### Given passage
[START]

In your opinion then is this something that is worth doing in the heat of summer? Thanks badmf for schooling us!!


----------



## YaK (Jul 9, 2009)

isnt OverGrow gone? too bad that info wasnt archived. The trigger thing seems complicated. I was wondering if you could just go from 24 veg to 6/12 flower. 

That's really what I thought this thread was going to test.

Timers are getting more advanced, so I can see this being more applicable than it used to be (I cant believe you were able to get up at those weird hours all the time to turn lights on/off!)

I dont see anything other than 12/12 very much, but if it does work, I'd sure like to!



Badmf said:


> The results have been in for a long time now. Simply relaying the info. As I said it was on OGs forums and in print, just thought you'd be interested. I did these experiments 18 years ago, lol.


----------



## laminatedspacedestruction (Jul 10, 2009)

subscribed!


----------



## toastypimp (Jul 10, 2009)

laminatedspacedestruction said:


> subscribed!



This seems too good to be true and that's only from reading how a plant makes bud. When the lights are off a chemical buildup in the plant occurs that tells the plant to make buds. When you turn the lights on this chemical is pretty much cut off and it starts its light cycle.

So, when you shorten the time the plant has to make bud...it makes more bud? Like, the plant works harder during its bud cycle or what?


----------



## jimmyc (Jul 10, 2009)

http://www.cannabisculture.com/v2/articles/4224.html

From CCMag


----------



## Badmf (Jul 10, 2009)

toastypimp said:


> This seems too good to be true and that's only from reading how a plant makes bud. When the lights are off a chemical buildup in the plant occurs that tells the plant to make buds. When you turn the lights on this chemical is pretty much cut off and it starts its light cycle.
> 
> So, when you shorten the time the plant has to make bud...it makes more bud? Like, the plant works harder during its bud cycle or what?


Not what I said!! I lengthened the time for several weeks (36/12) then I shortened it, 6/12) till finish. The only time I use 6/12 is at the end. As Ed says in his article it would reduce grow time even if it finished sooner it would be a lower yeild. But this is for 6/12 all the wa out different than my methods.Most people think I'm crazy and they're right! LOL


----------



## thegreenman (Jul 10, 2009)

[END]

### Exercise objective
Could you carry on the light-cycle forum thread from the point where it stops? The entries stand apart from the light-cycle forum thread.

Data items

[START]

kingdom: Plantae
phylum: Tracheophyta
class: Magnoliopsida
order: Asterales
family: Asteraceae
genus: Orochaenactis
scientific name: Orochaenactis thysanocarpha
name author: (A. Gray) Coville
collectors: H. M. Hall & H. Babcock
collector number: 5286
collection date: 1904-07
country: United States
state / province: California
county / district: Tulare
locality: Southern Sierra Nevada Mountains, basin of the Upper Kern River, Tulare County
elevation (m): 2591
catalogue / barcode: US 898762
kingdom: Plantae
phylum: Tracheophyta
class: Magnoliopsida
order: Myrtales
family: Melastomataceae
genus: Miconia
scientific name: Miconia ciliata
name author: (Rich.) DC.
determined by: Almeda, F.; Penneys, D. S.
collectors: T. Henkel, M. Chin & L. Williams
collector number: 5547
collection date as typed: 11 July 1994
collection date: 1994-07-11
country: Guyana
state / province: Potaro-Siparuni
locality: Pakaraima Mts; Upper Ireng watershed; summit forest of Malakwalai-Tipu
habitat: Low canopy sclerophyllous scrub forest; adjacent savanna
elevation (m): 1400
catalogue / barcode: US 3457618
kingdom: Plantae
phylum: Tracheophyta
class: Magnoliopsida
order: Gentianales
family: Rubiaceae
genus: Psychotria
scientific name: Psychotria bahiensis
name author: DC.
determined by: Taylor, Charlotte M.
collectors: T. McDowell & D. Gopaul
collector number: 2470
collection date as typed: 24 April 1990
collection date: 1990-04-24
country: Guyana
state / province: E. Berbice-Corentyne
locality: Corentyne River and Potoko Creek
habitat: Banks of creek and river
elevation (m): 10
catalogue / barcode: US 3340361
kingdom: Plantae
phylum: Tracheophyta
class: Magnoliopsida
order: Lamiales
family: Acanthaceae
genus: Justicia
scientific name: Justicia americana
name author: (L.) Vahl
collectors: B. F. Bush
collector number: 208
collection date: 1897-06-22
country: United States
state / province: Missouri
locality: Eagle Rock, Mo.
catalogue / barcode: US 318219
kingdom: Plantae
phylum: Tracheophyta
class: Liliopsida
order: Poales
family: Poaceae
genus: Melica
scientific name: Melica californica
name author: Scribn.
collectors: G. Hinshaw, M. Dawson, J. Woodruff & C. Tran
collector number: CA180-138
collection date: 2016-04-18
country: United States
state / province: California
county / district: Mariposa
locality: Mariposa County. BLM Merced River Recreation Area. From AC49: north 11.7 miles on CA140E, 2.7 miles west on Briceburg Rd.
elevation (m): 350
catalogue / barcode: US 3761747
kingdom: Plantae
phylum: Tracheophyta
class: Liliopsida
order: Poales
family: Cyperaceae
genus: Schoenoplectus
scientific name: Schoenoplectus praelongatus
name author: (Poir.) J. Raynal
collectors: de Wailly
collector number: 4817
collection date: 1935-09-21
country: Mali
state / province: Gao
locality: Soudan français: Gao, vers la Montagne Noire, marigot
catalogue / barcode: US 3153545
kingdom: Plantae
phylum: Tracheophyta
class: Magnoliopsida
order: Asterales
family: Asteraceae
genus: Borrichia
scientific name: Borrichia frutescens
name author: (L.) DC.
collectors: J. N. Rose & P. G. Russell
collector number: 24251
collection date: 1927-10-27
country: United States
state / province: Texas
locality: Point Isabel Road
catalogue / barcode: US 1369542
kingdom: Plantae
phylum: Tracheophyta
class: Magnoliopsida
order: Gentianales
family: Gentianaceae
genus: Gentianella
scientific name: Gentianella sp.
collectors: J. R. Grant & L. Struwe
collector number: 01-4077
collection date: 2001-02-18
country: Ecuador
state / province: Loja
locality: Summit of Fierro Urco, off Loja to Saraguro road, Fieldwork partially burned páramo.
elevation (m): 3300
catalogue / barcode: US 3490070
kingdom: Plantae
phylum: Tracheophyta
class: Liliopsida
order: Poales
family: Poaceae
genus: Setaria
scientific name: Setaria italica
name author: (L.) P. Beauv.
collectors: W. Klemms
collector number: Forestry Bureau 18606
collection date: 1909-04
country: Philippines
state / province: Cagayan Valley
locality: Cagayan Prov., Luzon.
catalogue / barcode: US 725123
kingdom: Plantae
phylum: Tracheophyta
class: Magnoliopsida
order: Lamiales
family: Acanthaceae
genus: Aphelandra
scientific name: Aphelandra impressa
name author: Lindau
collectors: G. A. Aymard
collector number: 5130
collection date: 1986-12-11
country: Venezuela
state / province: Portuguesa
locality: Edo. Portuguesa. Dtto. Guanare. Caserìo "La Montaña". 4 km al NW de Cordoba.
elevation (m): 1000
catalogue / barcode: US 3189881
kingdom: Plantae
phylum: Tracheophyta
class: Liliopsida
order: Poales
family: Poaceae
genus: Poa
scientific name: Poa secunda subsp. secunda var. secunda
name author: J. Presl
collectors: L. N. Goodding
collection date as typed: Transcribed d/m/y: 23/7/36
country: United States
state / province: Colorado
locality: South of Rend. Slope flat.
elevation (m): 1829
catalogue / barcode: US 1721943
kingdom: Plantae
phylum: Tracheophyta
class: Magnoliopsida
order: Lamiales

[END]

### Final result
I tried having shorter days on my last grow. Unfortunatley i also fucked it up by not being around for a month and letting the ph get way too low so i cant give a fair idea of yeild, it was a shit grow. I did find though that if you set your timers to 6.40 off and 12 on you can fit 9 'days' into a week, that way its easier to keep track of when its on and off and you only need a timer that supports 9 programs.

When i realised how bad it had gone i panicked and switched back to 12/12, bad idea. It tripped them back into veg then straight back to bloom and caused double budding and a considerable drop in yeild.

From what i've played with i think shorter days have the potential to work quite well. Faster grow and cheaper electric per grow is attractive but im gonna finnish the grow im on on 12/12 since im trying out a combination of LST, FIM and supper cropping and i dont want to make it any more complicated than it already is! If everything goes well i'll be trying 6.40/12 again.


----------



## headbandrocker (Nov 1, 2009)

Greetings folkes i recently started a thread on a 6/12 exparment im doing feel free to head over for a ride in the time machine,cheers HBR
https://www.rollitup.org/general-marijuana-growing/258737-hbrs-6-12-time-machine.html


----------



## sherriberry (Nov 2, 2009)

math is one of my strong points, and by reading this thread, i can tell a few of you are a bit confused...

the 6/12 method DOES save electricity.

Think of it this way, lights are on 1/3 the time... instead of 1/2 the time.

if you only think of the first day, then you are cheating yourself... you have to look at the next 3 days as well, make a chart if you have to... point is... your electric bill would be cut... and ill tell you the exact amount...

1/2 x 2 = 1
1/3 x 2 = 2/3

3/3 - 2/3 = 1/3

1/3 savings

or you can look at it like this, my lights are on .33% of the time instead of .5%
.50 - .3333 = .1666
.1666 goes into .50 three times.

So again, 1/3 or 33% savings on your electric bill.

Now if you factor in the heat reduction in your room... you might even save more money.

Plants grow at night. They store chemicals from day time until night comes, and then build themselves.

During the day the work is to capture the light and nutrients in water in soil... during night it doenst have light to capture, so it focuses its energy on building.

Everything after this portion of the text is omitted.